YOUR TASK: Skip the pictures and return every entry exactly as written.

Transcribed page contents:
*** Block opens ***

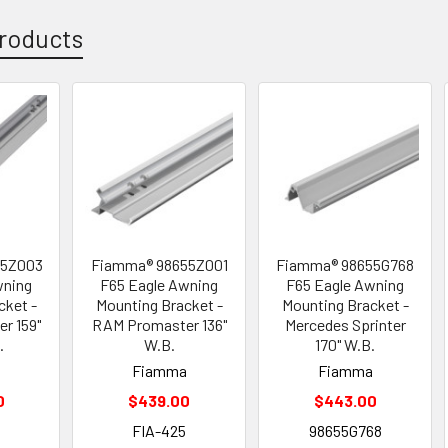
roducts
55Z003
Fiamma® 98655Z001
Fiamma® 98655G768
wning
F65 Eagle Awning
F65 Eagle Awning
cket -
Mounting Bracket -
Mounting Bracket -
r 159"
RAM Promaster 136"
Mercedes Sprinter
.
W.B.
170" W.B.
a
Fiamma
Fiamma
0
$439.00
$443.00
4
FIA-425
98655G768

*** Block closes ***

TASK OUTPUT:
roducts
55Z003
Fiamma® 98655Z001
Fiamma® 98655G768
wning
F65 Eagle Awning
F65 Eagle Awning
cket -
Mounting Bracket -
Mounting Bracket -
r 159"
RAM Promaster 136"
Mercedes Sprinter
.
W.B.
170" W.B.
a
Fiamma
Fiamma
0
$439.00
$443.00
4
FIA-425
98655G768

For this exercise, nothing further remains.